Introduction
There are a number of simple geometrical constructions with which a draughtsman or an engineer should be familiar, as these are essential in the preparation of engineering drawing figures. Though these geometrical constructions are generally studied in the lower classes, they are being discussed here because of their importance in engineering drawing.
Bisection of a Straight Line
(i) Draw a straight line AB.
(ii) With centre A and radius greater than half AB, draw arcs on either side of AB.
(iii) With centre B and same radius, draw arcs intersecting the above arcs at C and D.
(iv) Draw a line joining C and D to intersect the given line AB at E. The point E bisects the line AB and the line CD is called the perpendicular bisector of the line AB, as shown in Fig. 5.1.
Dividing a Line into Equal Parts
(a) Dividing a given straight line into a specified number of equal parts, say six:
There are two methods to divide a given line into equal number of parts.
Method I
(i) Draw the given line AB.
(ii) From A, draw another line AC at any acute angle with respect to line AB.
(iii) Open the compass to suitable distance and mark six equal divisions on line AC, as shown in Fig. 5.3, and mark them as 1'–6'.
(iv) Draw a line joining the mark 6’ and B.
(v) With the help of a mini-draughter, draw lines through 1', 2', 3', etc., parallel to 6’ B to meet the line AB at 1, 2, 3….. etc., respectively.

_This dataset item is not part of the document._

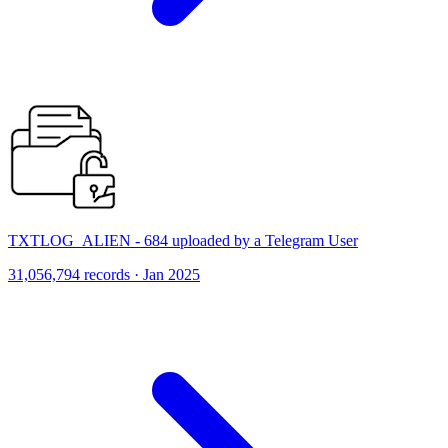
TXTLOG_ALIEN - 684 uploaded by a Telegram User
31,056,794 records · Jan 2025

The points 1, 2, 3, etc., divide the line AB into six equal parts.
Method II
(i) Draw the given line AB.
(ii) Draw a line AC that makes an angle θ with the line AB.
(iii) Draw AC and BD parallel to each other. Lines AC and BD make the same angle θ to AB, at A and B, respectively.
(iv) Mark the required number of equal divisions (say six) of any suitable length on AC and BD.
(v) Join 1 1', 2 2', etc., which divides the line AB into six equal parts. See Fig. 5.4.